Friday, December 03, 2004

Best practice?

As I have mentioned many times before now, California's system of services to people with developmental diagnoses seems to teeter between the highly individualized, market-based, community-centered system envisioned in the authorizing legislation and the bureaucratic, standardized one that naturally evolved in the state-funded environment. Doubly ironic, but also a singular opportunity to explore the future of social services.

One place near the joining of this system's two natures is the so-called "best-practice." Best Practice is a concept widespread in the helping professions.

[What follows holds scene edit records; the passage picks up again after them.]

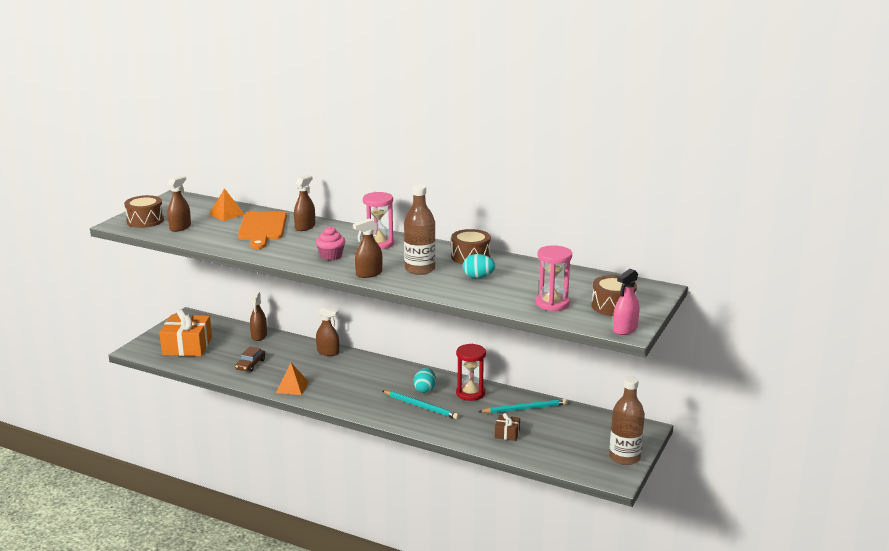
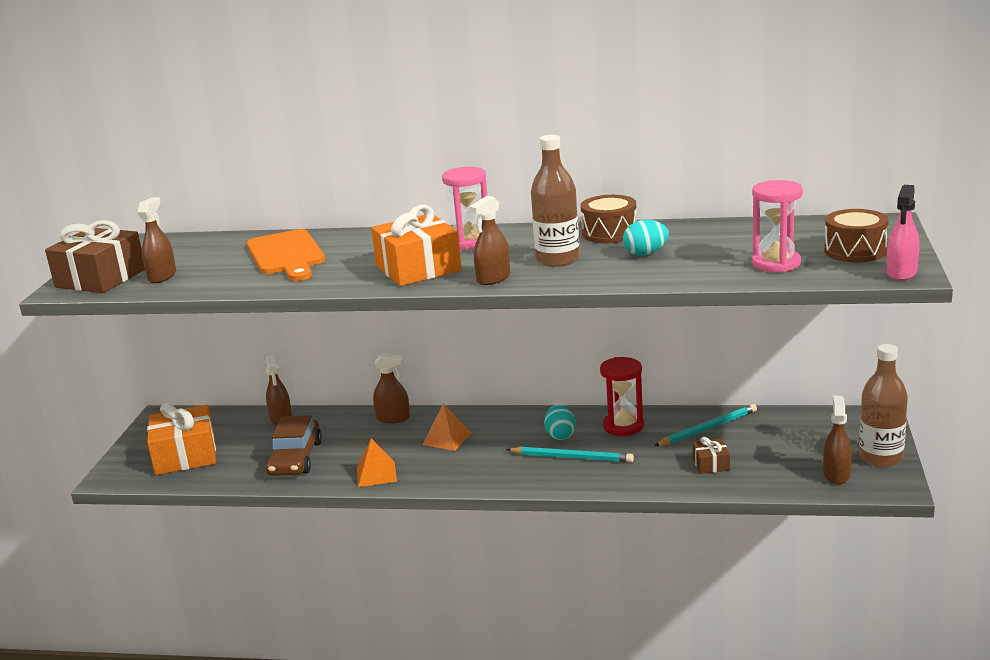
camera: 15 degrees left, 0 degrees up
(145, 221) = (100, 278): brown drum -> brown gift
(226, 214) = (218, 248): orange pyramid -> orange pyramid (447, 438)
(250, 364) = (295, 458): brown car -> brown car, size x1.66
(305, 227) = (346, 242): brown spray bottle -> brown spray bottle (836, 474)
(331, 256) = (418, 268): pink cupcake -> orange gift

Those of us who work in those professions (technically, I'm an administrator and therefore no help to anyone, but still...) prefer our jargon to be inclusive, which is the opposite of defined. To the extent the phrase means anything (and the first word absolutely never does,) it means methods that someone thinks ought to be common. Best practices might be methods that seem to work, and/or are ideologically derived, got written down by someone, or at least seem methodical.

In the world of Regional Center-funded agencies, "Best Practices" usually means forms that you fill out to prove that you did or said or tried to do something that the regional center thinks should be done or said or tried with everyone. This makes best practices an interesting part of our system because they either represent an expansion of the accountability that the system runs so short of; or an intrusion of standardization into a system in which both quality and efficiency derive from an individual framework.

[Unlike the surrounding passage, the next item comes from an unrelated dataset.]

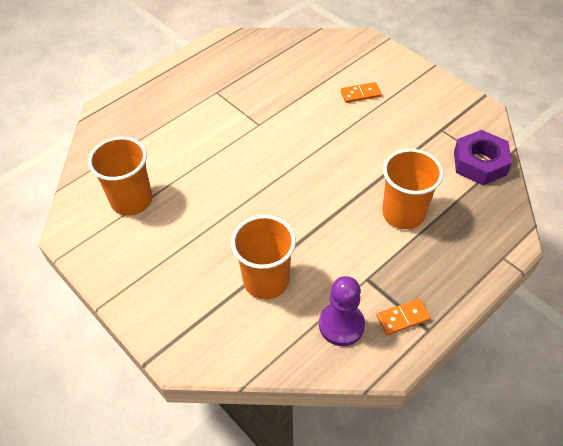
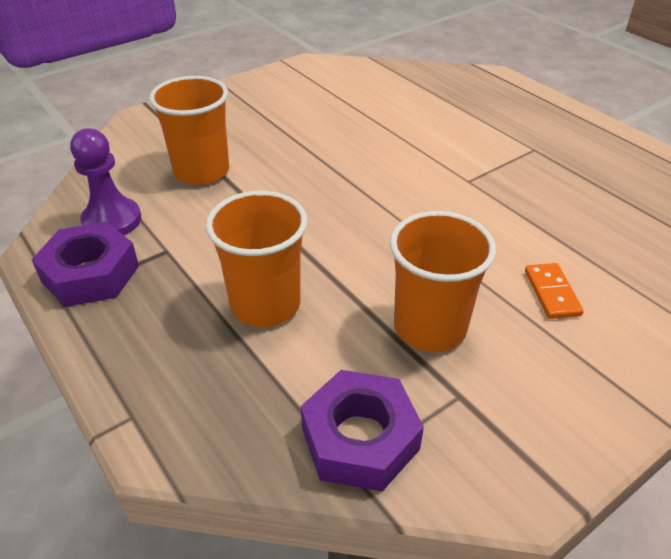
camera: 95 degrees right, 10 degrees down
(131, 200) = (345, 93): orange cup -> orange cup (430, 327)
(403, 318) = (91, 274): orange domino -> purple nut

Over ¡Arriba!'s five-year focus on becoming more client-centered and, therefore, less standardized, indicators are that the clients have grown safer and more stable in their independent lives. Our caseload is too small for this to qualify as statistics, but we clearly have gotten better at prevention and intervention and response by eliminating our internal best practices. From that standpoint, I always meet the laudable goals of most "Best Practice" conversations by feeling the goals will be better served without a new standard.

On the other hand, I'm also convinced that accountability is sorely lacking in this system. I have argued strenuously on this page and elsewhere for an outcomes- or results-based system of accountability. The process-based system of accountability that barely exists is a sorry substitute and "Best Practices" clearly extend that. I suppose if you accept that this system isn't even getting ready to start to develop a useful system of accountability, then the "Best Practice" model makes enough sense to weigh against the protection of person-centered services.

What this entire argument does present, however, is that increasing standardization is the cost of failing to provide true accountability for the results provided. As long as we don't measure and track outcomes against ambitions, and publish the results we should expect the system to grow more standardized, less innovative, less efficient and less individualized.